The roster picture ahead is clear: Stafford remains the starter, but the Rams quietly planned for life after him by drafting Ty Simpson with the 13th overall pick. Simpson, from Alabama, is widely viewed as a quarterback who will sit and learn before stepping into the spotlight, and that timeline fits with the one-year extension the team just handed Stafford.

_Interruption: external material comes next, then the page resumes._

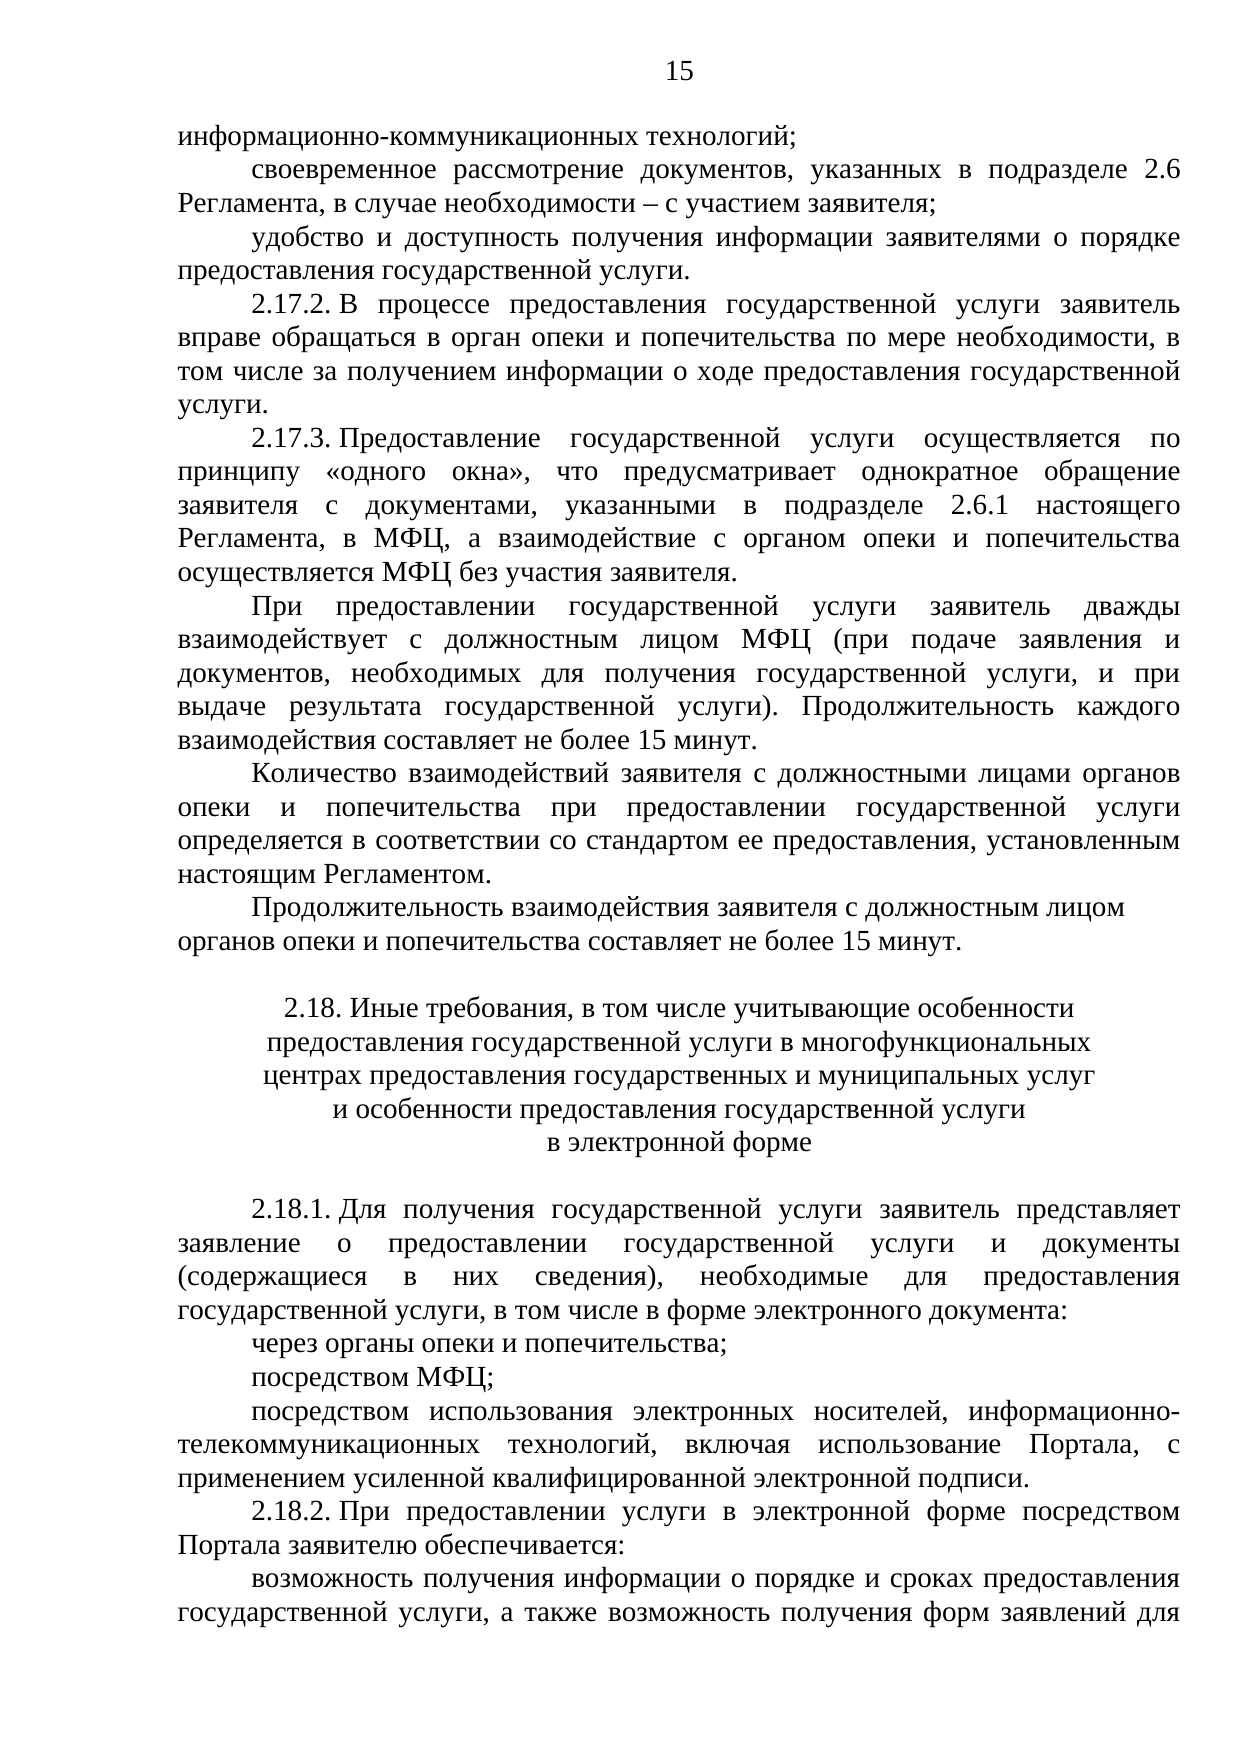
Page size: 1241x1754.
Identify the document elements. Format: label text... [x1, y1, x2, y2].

Rams coach Sean McVay later explained why he looked unhappy after the pick, signaling the mix of emotions that comes with drafting a future starter while still chasing today’s success.
Stafford’s public posture has always been direct, and he made his intentions known at the NFL Honors when he told the room, “I’ll see you guys next year.” That line wasn’t a throwaway; it was a declaration that he wants to keep pushing with McVay and the roster built around him. It’s the kind of straight talk that fits a player chasing rings rather than contract headlines.
The decision the Rams made is practical: buy another year of top-tier quarterback play while grooming a successor and keeping championship windows open. For Los Angeles, it’s a move that balances respect for Stafford’s elite recent production with the pragmatic planning that comes with drafting a high-upside rookie. Fans will watch the next season wondering whether the gamble pays off, but few will argue with the clarity of the plan.